In some ways it is also a story where a shy girl begins to grow by developing skills, new experiences and bids to make friends that she had never tried before. But it’s a perverse route because she’s going about it the wrong way and for the wrong reasons. As a result, her confidence keeps being knocked back and she thinks she’s still her dull old self who never amounted to much and can’t make up for her sister. But once Ann stops trying to be like Mary, she does realise the growth she has achieved. We sense Ann isn’t going to go back to her old wallflower stay-at-home self. It’s going to be a new Ann, the real Ann who has discovered the gains she has made.
Thanks for this! It is not a favourite story of mine as I never like the guilt aspect of such themes – I don’t enjoy reading that sort of thing. But the underlying moral lessons and the character development are strong. Poor Ann.
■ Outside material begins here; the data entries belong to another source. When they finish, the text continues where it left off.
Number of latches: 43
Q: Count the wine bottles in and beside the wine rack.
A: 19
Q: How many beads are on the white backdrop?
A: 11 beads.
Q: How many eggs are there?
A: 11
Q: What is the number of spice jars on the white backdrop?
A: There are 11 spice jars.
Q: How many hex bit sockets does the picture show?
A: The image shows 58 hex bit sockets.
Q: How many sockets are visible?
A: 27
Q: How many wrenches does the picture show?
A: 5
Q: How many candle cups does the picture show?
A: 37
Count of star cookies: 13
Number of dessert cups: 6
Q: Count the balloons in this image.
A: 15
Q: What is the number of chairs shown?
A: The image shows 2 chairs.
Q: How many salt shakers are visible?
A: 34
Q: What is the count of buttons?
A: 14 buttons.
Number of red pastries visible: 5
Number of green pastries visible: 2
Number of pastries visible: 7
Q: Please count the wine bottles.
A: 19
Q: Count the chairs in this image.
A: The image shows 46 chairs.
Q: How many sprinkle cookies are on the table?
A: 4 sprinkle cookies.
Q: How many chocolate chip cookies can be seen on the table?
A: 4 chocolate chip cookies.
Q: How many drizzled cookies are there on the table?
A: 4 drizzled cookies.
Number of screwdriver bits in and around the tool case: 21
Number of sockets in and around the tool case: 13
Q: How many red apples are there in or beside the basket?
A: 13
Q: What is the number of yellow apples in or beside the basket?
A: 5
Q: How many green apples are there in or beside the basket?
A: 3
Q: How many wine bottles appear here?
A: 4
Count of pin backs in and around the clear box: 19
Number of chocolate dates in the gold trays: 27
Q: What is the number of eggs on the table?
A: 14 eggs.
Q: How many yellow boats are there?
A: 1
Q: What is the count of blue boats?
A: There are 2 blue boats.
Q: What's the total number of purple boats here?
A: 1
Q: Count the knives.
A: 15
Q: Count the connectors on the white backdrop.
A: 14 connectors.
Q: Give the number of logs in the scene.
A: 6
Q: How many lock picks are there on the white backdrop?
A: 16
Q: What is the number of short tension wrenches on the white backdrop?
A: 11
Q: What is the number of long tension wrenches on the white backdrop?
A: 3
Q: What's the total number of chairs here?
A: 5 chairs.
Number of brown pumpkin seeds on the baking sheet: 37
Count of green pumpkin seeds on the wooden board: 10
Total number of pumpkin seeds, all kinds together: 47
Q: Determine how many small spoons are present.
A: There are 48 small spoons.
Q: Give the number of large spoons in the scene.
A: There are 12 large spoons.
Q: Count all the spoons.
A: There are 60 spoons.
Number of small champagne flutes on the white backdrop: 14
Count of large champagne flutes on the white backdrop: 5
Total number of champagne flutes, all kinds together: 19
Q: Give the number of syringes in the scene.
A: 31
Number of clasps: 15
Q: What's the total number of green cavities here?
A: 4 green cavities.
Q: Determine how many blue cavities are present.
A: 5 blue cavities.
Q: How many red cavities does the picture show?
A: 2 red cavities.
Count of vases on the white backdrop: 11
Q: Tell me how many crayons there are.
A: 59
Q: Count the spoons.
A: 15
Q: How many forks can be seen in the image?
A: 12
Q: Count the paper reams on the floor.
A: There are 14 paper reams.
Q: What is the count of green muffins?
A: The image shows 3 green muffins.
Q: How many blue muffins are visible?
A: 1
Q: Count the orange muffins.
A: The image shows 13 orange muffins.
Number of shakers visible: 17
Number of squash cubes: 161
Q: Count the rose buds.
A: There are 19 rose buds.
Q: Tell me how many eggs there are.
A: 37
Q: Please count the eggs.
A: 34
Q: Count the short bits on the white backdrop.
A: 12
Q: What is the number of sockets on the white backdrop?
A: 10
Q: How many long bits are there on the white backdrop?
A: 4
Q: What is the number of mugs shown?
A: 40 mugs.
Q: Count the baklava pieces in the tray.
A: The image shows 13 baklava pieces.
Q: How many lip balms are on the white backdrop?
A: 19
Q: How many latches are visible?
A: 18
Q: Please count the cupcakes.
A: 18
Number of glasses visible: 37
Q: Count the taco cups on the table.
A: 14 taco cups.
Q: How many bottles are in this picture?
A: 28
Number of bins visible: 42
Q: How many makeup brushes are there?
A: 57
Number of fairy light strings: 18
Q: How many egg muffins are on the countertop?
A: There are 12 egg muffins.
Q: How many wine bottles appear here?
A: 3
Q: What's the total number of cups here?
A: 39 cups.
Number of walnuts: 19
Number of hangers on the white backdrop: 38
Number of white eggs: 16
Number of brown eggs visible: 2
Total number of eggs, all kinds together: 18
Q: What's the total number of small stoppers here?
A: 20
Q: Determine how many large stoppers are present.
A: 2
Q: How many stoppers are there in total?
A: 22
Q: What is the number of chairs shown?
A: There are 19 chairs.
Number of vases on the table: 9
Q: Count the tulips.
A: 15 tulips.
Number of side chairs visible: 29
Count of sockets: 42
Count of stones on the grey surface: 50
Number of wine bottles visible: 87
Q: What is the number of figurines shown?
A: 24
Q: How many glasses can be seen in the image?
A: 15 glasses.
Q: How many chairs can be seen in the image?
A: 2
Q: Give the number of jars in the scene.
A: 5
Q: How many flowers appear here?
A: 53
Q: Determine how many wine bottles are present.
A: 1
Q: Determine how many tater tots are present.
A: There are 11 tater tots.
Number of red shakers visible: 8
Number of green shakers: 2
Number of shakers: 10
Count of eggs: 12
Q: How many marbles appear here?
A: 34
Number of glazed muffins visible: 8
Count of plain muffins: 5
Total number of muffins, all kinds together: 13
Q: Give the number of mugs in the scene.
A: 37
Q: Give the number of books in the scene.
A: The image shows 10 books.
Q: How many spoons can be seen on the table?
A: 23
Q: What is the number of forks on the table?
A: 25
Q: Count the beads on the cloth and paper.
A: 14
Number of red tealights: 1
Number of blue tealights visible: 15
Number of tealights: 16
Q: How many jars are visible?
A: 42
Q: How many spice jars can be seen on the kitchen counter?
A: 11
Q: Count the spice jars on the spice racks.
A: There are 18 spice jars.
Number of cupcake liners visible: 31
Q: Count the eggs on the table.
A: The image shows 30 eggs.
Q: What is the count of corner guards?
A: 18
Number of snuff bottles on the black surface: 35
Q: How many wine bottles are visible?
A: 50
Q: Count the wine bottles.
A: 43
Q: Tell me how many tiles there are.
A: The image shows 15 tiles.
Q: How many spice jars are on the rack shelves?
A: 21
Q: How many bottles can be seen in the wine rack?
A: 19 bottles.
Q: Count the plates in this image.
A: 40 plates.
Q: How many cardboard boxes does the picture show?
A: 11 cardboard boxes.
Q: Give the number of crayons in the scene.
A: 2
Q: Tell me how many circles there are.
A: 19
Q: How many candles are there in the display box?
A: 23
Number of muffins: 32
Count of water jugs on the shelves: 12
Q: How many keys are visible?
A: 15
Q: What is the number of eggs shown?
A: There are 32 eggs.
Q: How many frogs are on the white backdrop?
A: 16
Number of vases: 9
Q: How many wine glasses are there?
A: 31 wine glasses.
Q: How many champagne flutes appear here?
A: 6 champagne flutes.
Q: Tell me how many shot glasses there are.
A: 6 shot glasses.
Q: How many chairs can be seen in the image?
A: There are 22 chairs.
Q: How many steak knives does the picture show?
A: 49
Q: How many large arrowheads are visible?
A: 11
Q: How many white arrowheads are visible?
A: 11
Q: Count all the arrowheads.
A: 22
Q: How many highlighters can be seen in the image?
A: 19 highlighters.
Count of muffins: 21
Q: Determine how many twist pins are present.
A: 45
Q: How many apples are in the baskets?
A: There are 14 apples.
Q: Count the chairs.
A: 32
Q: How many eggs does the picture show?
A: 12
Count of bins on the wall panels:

And it’s true of course that grief can make you do daft things that are in no-one’s best interest.
Ann was promptly replaced by Linette, another grief-stricken girl doing daft things that only make things worse for herself. And this was another Alison Christie story.
Where can I buy this book with full story of I make up for Mary as would love to get this as I remember reading this as a child can you let me no where I can buy this book thank you so much
If you mean a reprint volume, currently there isn’t one for “I’ll Make Up for Mary”. You will have to track down the issues and scans.